The film community, from distributors to producers, needs to work with the academic community to make sure all films are directly available to students via their school in the highest quality streaming formats, while also ensuring that rights holders are fairly compensated.

Notes:

1The U.S. Copyright Office has now launched its “fair use” index—a (free) searchable database of U.S. court opinions on copyright fair use dating back to Folsom v. Marsh (1841)…

Here is their description of the database:

Welcome to the U.S. Copyright Office Fair Use Index. This Fair Use Index is a project undertaken by the Office of the Register in support of the 2013 Joint Strategic Plan on Intellectual Property Enforcement of the Office of the Intellectual Property Enforcement Coordinator (IPEC). Fair use is a longstanding and vital aspect of American copyright law. The goal of the Index is to make the principles and application of fair use more accessible and understandable to the public by presenting a searchable database of court opinions, including by category and type of use (e.g., music, internet/digitization, parody).

Here is the link to the Fair Use Home Page.

And here is the actual link to the Searchable Case Database—you can filter it by federal circuits and/or by types of works (literary works, films etc.).

2 See Authors Guild v. Google, Inc., No. 13-4829-CV, 2015 WL 6079426, at *20 (2d Cir. Oct. 16, 2015) (Second Circuit affirming the finding of fair use as to Google’s unauthorized digitizing of copyrighted works, creation of a search functionality and “display of snippets” because the “purpose of the copying is highly transformative, the public display of text is limited, and the revelations do not provide a significant market substitute for the protected aspects of the originals” and that Google is providing digitized copies to libraries that had the books with the understanding that the libraries will follow copyright law.) See also Cambridge Univ. Press v.
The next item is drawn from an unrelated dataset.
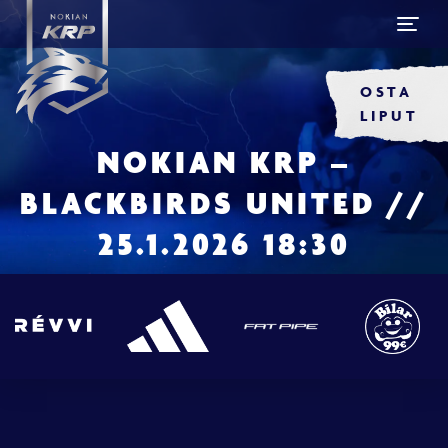
OSTA
LIPUT
NOKIAN KRP –
BLACKBIRDS UNITED //
25.1.2026 18:30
Patton, 769 F.3d 1232, 1283 (11th Cir. 2014) (three publishers sued Georgia State University for scanning and posting portions of books and journals for students to access via the university’s e-reserves; Eleventh Circuit reversed and remanded, instructing the lower court to apply the fair use factors more holistically and give more weight to the threat of market substitution). The case (still partly on appeal) is important because it maintains that only a portion of a work may be digitized for fair use.